Exclusive: 2 men accuse Gold Coast Tickets of fraud
April 8, 2013 (CHICAGO) (WLS) -- Two men are accusing a major ticket broker in Chicago of using their names to obtain tickets to sporting events and concerts and then selling those tickets for a profit.
The men are filing a lawsuit against their former bosses Gold Coast Tickets, claiming the company has used their names to make money for more than a dozen years.
Terry Rand is accusing the well-known ticket broker of using his identity, without his knowledge to fraudulently secure credit cards to purchase tickets to sporting events, concerts and theater productions which were then sold for profit by the broker.
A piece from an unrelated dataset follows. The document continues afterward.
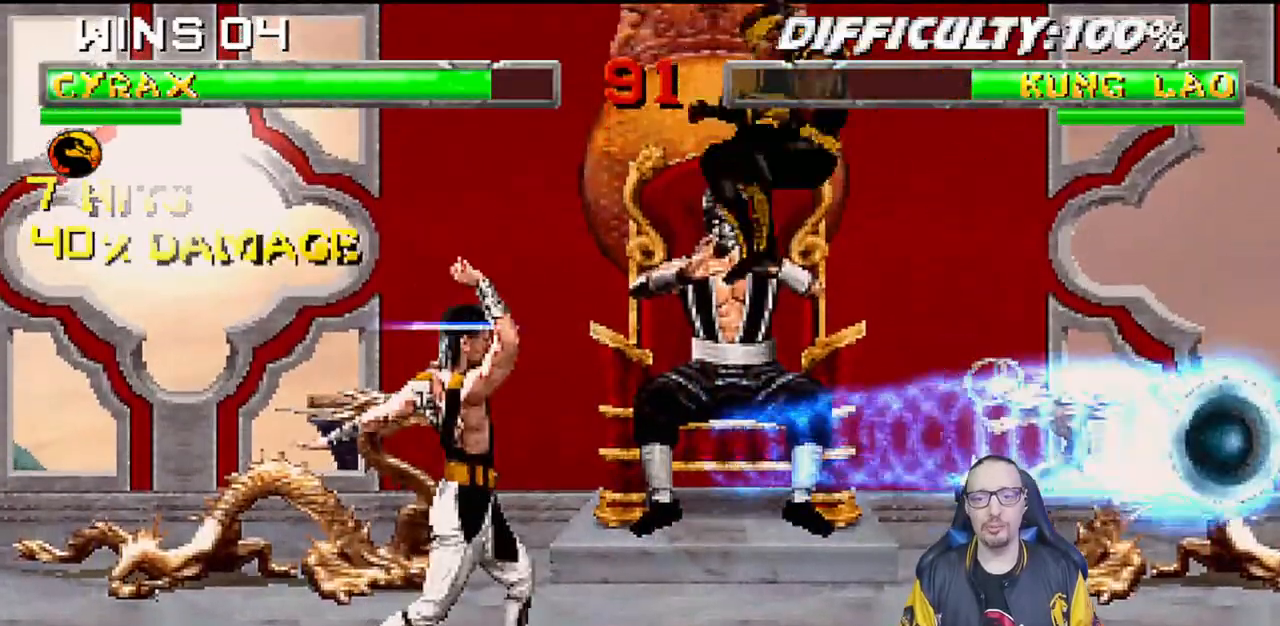
{"dt_ms": 500, "buttons": ["SQUARE", "L1", "DPAD_RIGHT"], "left_stick": "center", "right_stick": "center", "events": [[67, "SQUARE", "up"], [150, "SQUARE", "down"], [217, "SQUARE", "up"], [267, "DPAD_RIGHT", "down"], [300, "SQUARE", "down"], [383, "SQUARE", "up"], [433, "SQUARE", "down"]]}
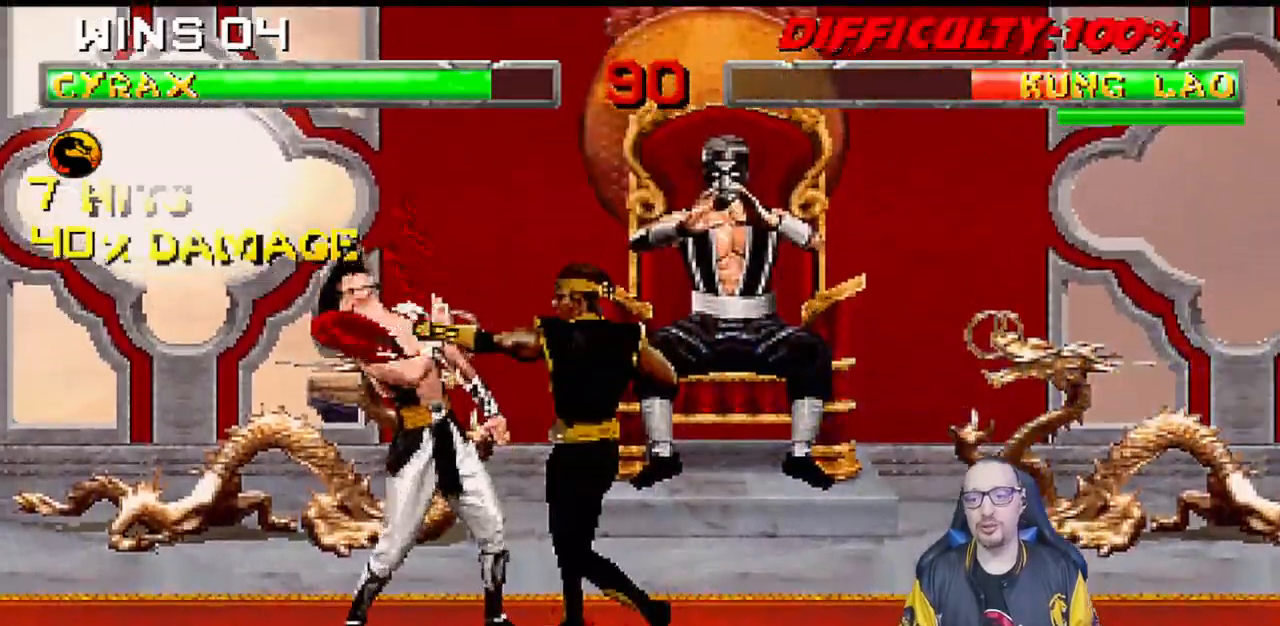
{"dt_ms": 1000, "buttons": [], "left_stick": "center", "right_stick": "center"}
"All these years. That's years of considerable fraud," Rand said.
Rand worked for the company for a few years starting in 1994 but he says it appears the scheme started more than a decade ago.
According to the lawsuit , that's when Gold Coast Tickets and co-owner Daniel Finkel began the practice of hiring residents of mens' hotels in the city to stand in line to purchase tickets.
In order to be paid for their work, they'd have to supply their names, addresses and social security numbers.
Ricky Cisero says he was friends with Finkel for nearly 20 years and knew his information was being used to apply for both season tickets and credit cards but others didn't.
"I kept asking him is this legal to do and do I profit? And his response, well 'It's my money and I'll pay the bills. Don't worry,'" Cisero said.
Cisero called Rand and a lawyer after he had an argument with Finkel and filed the lawsuit.
"The law is very clear. If you want to use someone's ID for commercial purposes you have to secure their permission," the plaintiffs' attorney Dan Biederman said.
Finkel could not be reached for comment.
Gold Coast Tickets co-owner Max Waisvisz denies any wrongdoing and paints Cisero as nothing more than a disgruntled employee.
"It's not involving me personally. It's a friend that if you've ever had a bff and suddenly you get in an argument, that's what basically happened," Waisvisz said.
The attorney for the plaintiffs plans to head back to court in the next couple of days.
A spokesperson at the Illinois Attorney General's Office said that no complaints regarding this matter have been filed with their office, but encourages anyone who believes they may have been the victim of identity theft to contact them.